Profound effects on the web
Yahoo itself touted the move as a major shift in philosophy that could have profound effects on the web as a whole.
"It is rewiring Yahoo from the inside out, across all of our properties, to fundamentally open up those web services and provide a consistent development model, a consistent deployment and consumer experience as well," said Ari Balogh, the company's chief technology officer, during a keynote at the Web 2.0 Expo in San Francisco on Thursday.
Yahoo's move may be too little, too late, however. Executives of the Sunnyvale, Calif.-based company have so far rebuked Microsoft's offer, currently valued at $44.6-billion U.S., prompting that company to signal that its bid may turn hostile. Redmond, Wash.-based Microsoft has indicated it may try to oust Yahoo's board and appeal directly to the company's shareholders.
If the bid turns hostile and Microsoft goes ahead with the acquisition, Yahoo's new strategy of open development is likely the first thing to go in a merged entity.
"Microsoft is not a member of that philosophy," Weide said. "Microsoft has a culture where it wants to controls things and, if they acquired Yahoo, they would scrap most of these open initiatives right away."
Much of Yahoo's leadership and engineering know-how are likely to follow, analysts say. There are large cultural differences between the two companies, and there are many Yahoo employees who simply won't work for Microsoft. The irony, said California-based technology consultant Rob Enderle, is that much of Yahoo's value to Microsoft lies in its engineers.

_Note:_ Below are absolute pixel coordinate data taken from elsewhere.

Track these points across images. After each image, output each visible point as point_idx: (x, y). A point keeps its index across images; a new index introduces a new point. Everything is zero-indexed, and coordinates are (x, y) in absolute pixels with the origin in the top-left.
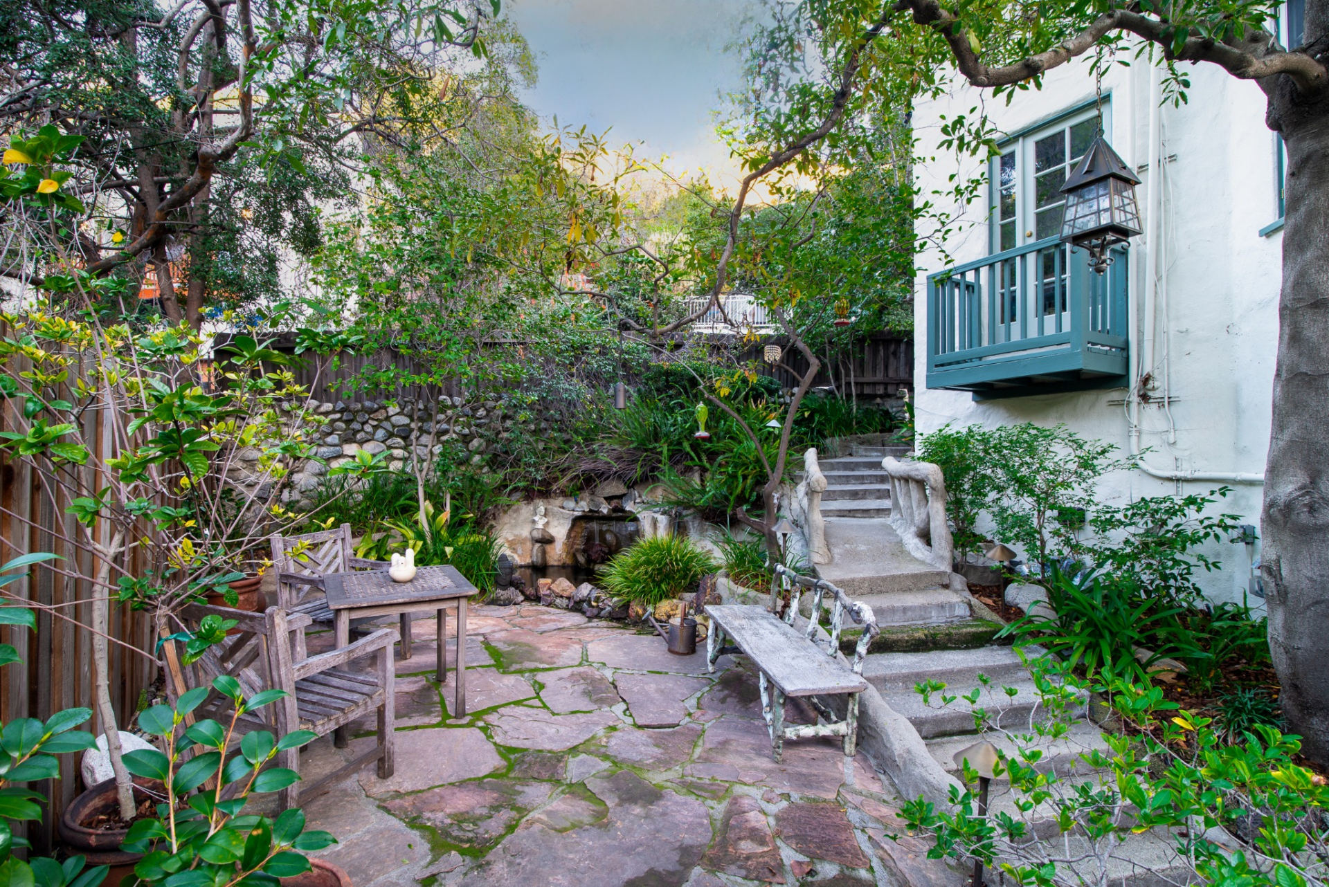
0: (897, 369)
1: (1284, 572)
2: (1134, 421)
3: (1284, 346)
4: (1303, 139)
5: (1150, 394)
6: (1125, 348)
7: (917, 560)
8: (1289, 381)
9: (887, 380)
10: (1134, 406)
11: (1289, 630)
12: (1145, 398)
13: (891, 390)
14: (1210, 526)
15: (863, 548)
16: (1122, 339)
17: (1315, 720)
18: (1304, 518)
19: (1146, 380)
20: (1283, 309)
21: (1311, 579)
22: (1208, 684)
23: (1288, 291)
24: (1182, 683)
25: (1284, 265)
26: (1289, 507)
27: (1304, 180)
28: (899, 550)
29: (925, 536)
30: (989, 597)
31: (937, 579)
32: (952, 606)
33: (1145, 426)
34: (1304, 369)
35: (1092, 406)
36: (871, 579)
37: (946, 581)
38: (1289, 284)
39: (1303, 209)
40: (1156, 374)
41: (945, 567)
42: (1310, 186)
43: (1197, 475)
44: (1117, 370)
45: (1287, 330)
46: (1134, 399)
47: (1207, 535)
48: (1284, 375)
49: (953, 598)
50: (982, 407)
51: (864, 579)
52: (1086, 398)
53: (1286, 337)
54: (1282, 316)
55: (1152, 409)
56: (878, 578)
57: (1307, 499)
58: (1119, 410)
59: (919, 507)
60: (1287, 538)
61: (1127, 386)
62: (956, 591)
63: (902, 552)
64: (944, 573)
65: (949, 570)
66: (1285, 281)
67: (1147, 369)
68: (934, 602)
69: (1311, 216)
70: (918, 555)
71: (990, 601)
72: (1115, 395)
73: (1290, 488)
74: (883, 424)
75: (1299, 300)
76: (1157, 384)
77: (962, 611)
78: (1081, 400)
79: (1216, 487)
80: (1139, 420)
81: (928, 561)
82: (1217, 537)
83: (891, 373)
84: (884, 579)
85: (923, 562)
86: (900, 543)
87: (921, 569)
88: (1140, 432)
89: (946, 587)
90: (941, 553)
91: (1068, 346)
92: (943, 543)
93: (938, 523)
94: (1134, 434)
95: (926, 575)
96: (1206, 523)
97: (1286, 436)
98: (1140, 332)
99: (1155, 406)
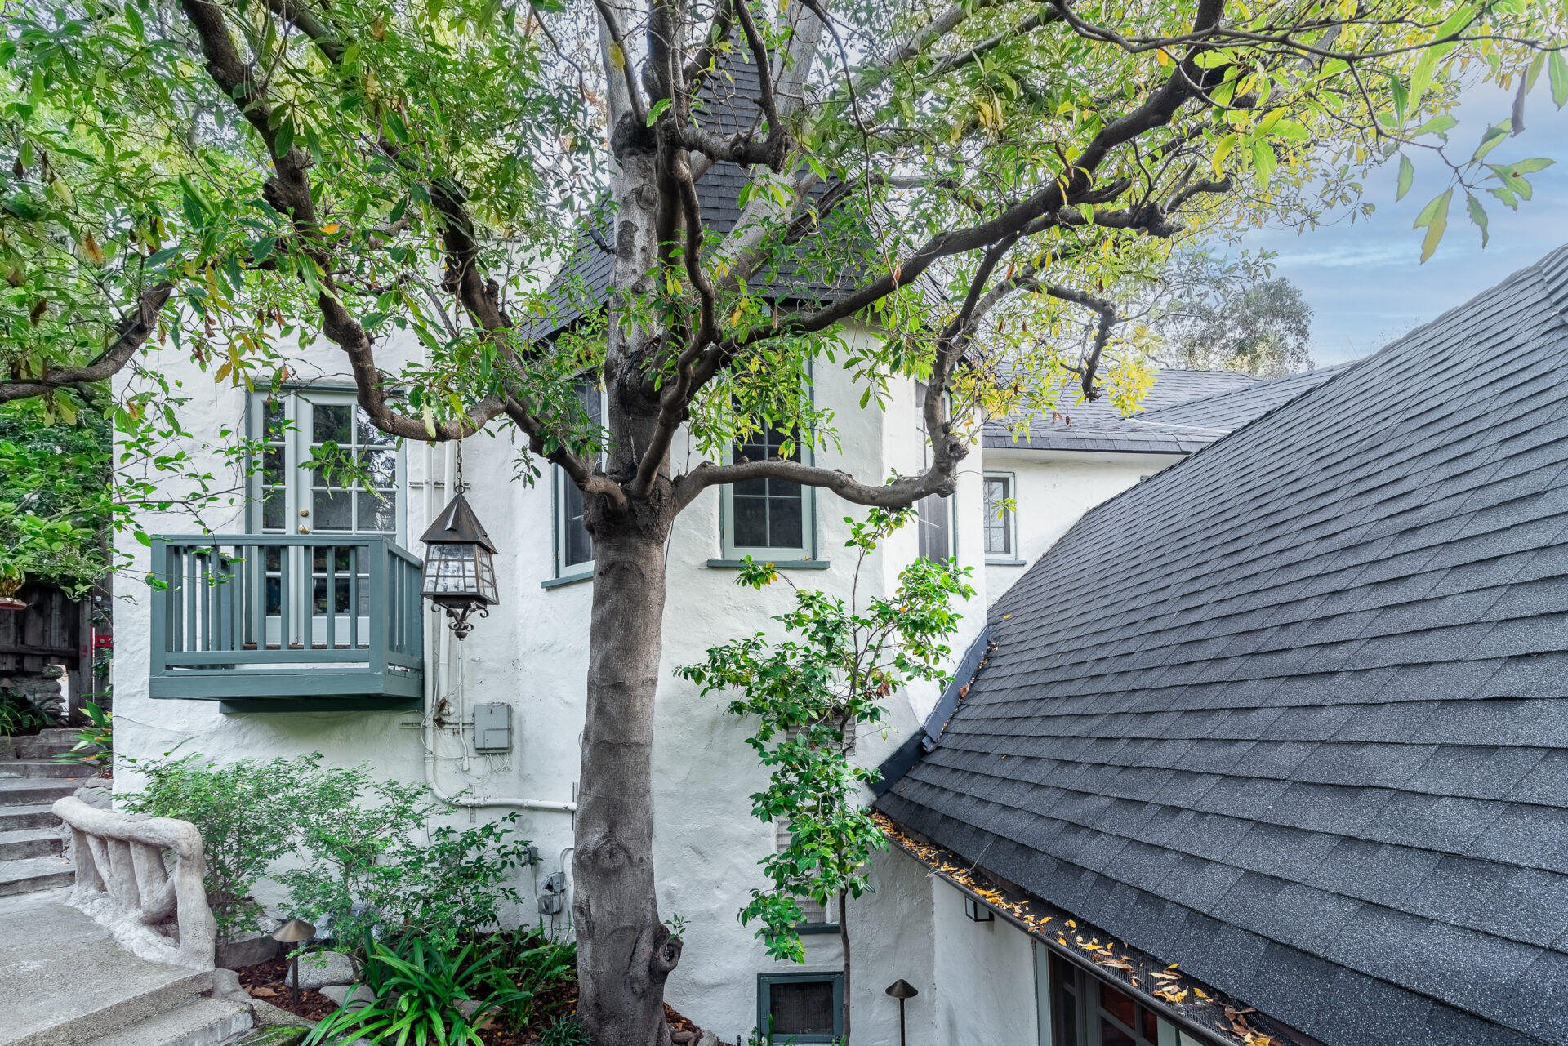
0: (44, 633)
1: (593, 910)
2: (430, 746)
3: (592, 716)
4: (608, 548)
5: (445, 719)
6: (421, 669)
7: (150, 963)
8: (595, 747)
9: (21, 648)
10: (429, 731)
11: (595, 959)
12: (440, 723)
13: (29, 664)
14: (506, 855)
15: (34, 965)
16: (417, 659)
17: (608, 1028)
18: (607, 863)
19: (442, 705)
20: (591, 684)
21: (611, 913)
22: (526, 1021)
23: (596, 669)
24: (500, 1026)
25: (592, 647)
26: (596, 854)
27: (609, 582)
28: (111, 954)
29: (164, 921)
30: (265, 983)
31: (196, 987)
32: (225, 1023)
33: (440, 753)
34: (606, 738)
35: (384, 728)
36: (72, 1025)
37: (207, 986)
38: (597, 664)
39: (607, 606)
40: (450, 700)
41: (205, 965)
42: (613, 588)
43: (490, 801)
44: (412, 693)
45: (594, 703)
46: (430, 723)
47: (504, 863)
48: (592, 740)
49: (228, 1010)
50: (233, 723)
51: (58, 1029)
52: (377, 719)
53: (593, 709)
54: (589, 689)
55: (447, 735)
56: (87, 1019)
57: (608, 847)
58: (413, 734)
59: (149, 881)
60: (594, 880)
61: (423, 709)
62: (225, 996)
63: (119, 955)
64: (205, 975)
65: (209, 967)
66: (592, 661)
67: (443, 694)
68: (198, 1027)
69: (613, 612)
70: (152, 955)
71: (269, 992)
72: (409, 718)
73: (596, 837)
74: (17, 723)
75: (604, 680)
76: (452, 710)
77: (243, 1023)
78: (371, 720)
79: (507, 813)
80: (435, 747)
81: (173, 962)
82: (512, 864)
83: (32, 638)
84: (97, 1017)
85: (163, 966)
86: (110, 940)
87: (166, 979)
88: (435, 759)
89: (208, 994)
90: (198, 946)
91: (366, 665)
92: (201, 932)
93: (192, 905)
94: (430, 762)
95: (175, 987)
96: (503, 851)
97: (593, 793)
98: (436, 655)
99: (449, 732)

"When there's a hostile takeover, there's usually an executive purge afterward. That would typically lead to a relatively distinct change in direction," he said. "When there's a friendly takeover, a lot of the executives remain in place and there's less likelihood the end user would see much change."
Changes will be under the hood
The merger, which analysts give a very high chance of happening — hostile or not — is being driven largely by Microsoft's need to lower costs and expand its share of the internet search and advertising business. As such, the average web surfer isn't likely to see any major changes, at least in the short term, with many of the changes happening under the hood.
While Microsoft may seek to cut some costs behind the scenes, it is unlikely to tamper much with applications such as e-mail, messaging and websites for fear of alienating users of either company's services.
"Microsoft is not going to be in a hurry to eliminate popular sites from either MSN or Yahoo," said Matt Rosoff, an analyst with Kirkland, Wash.-based consultancy Directions on Microsoft, which specializes in covering the software giant. "The cost savings Microsoft might gain from combining the two services into one won't be enough to make up for the audiences they lose."
The true value of Yahoo for Microsoft, analysts agree, is in its engineers. By combining the two companies, Microsoft can streamline costs and free up developers to work on creating new and exciting web applications, which in turn would likely translate into obvious changes for average users over the long term.
Still, Weide said, it will be difficult for Microsoft to get over the disconnect between the cultures of the two companies, which allow its chief rival — Google Inc. — to maintain its lead in search, advertising and development.
"[Microsoft] doesn't have a very good track record with regard to acquisitions," he said. "They've never acquired a company that big, and there are huge cultural differences between the two. There are a number of concerns that indicate there might be problems with a unified entity."